## [Activity]
Reply with exactly the lines from the one that contains "text_box [146, 411, 525, 1012]" through the last line of the records below, and with no other lines.

======== The data ========

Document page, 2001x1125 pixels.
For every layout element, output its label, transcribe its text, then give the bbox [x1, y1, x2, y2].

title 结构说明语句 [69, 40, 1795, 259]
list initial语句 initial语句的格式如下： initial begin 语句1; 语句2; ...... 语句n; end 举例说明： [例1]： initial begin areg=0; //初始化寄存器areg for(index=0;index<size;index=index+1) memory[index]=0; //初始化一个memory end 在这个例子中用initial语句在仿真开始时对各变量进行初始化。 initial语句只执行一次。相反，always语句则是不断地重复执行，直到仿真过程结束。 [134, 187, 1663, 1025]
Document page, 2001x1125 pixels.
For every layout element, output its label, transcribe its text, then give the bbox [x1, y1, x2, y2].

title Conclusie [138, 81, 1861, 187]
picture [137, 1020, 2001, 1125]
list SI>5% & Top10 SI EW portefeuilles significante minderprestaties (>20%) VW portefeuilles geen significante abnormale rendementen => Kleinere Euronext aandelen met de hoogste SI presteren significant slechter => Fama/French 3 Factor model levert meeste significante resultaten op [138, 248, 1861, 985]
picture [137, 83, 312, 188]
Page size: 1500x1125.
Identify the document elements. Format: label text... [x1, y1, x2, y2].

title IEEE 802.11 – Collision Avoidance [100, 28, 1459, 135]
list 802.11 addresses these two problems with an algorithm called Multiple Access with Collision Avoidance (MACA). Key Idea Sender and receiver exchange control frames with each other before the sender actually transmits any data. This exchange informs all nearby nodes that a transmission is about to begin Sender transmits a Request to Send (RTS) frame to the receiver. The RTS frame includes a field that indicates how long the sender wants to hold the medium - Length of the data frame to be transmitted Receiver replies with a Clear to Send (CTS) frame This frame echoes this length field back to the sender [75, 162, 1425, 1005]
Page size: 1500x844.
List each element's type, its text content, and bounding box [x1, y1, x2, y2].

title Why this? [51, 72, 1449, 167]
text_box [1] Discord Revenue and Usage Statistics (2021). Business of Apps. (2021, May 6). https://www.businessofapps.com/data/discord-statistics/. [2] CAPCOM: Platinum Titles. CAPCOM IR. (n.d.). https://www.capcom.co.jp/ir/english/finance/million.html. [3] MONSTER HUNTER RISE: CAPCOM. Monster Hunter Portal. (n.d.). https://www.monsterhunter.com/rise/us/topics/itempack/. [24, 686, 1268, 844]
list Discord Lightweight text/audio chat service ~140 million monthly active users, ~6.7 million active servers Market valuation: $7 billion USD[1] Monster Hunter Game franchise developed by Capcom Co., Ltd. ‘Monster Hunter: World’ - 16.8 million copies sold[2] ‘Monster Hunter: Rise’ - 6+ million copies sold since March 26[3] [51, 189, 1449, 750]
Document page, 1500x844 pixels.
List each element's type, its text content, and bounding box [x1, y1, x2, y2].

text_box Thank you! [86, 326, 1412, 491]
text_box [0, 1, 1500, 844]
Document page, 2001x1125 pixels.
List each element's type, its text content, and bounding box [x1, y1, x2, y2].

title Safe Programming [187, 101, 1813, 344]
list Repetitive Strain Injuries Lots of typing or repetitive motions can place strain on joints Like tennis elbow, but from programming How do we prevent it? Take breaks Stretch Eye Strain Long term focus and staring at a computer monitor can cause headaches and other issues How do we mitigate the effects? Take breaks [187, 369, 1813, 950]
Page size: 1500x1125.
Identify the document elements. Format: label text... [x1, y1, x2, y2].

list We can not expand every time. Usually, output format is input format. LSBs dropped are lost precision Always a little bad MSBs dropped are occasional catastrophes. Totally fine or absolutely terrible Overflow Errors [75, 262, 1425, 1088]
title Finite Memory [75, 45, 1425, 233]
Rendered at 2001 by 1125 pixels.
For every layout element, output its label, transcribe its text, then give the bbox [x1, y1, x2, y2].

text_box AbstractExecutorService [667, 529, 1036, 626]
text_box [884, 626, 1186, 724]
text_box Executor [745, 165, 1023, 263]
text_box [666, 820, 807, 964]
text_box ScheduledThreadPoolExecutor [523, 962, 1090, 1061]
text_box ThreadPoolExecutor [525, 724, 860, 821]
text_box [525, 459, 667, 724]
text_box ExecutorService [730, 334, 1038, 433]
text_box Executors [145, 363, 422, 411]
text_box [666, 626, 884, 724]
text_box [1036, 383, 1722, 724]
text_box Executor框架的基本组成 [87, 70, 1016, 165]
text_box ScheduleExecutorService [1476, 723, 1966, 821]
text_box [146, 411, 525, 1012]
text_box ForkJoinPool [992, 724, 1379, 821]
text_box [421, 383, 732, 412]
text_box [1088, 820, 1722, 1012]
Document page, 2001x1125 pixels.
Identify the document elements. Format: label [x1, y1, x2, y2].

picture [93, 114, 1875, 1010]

========

## [Reply]
text_box [146, 411, 525, 1012]
text_box ForkJoinPool [992, 724, 1379, 821]
text_box [421, 383, 732, 412]
text_box [1088, 820, 1722, 1012]
Document page, 2001x1125 pixels.
Identify the document elements. Format: label [x1, y1, x2, y2].

picture [93, 114, 1875, 1010]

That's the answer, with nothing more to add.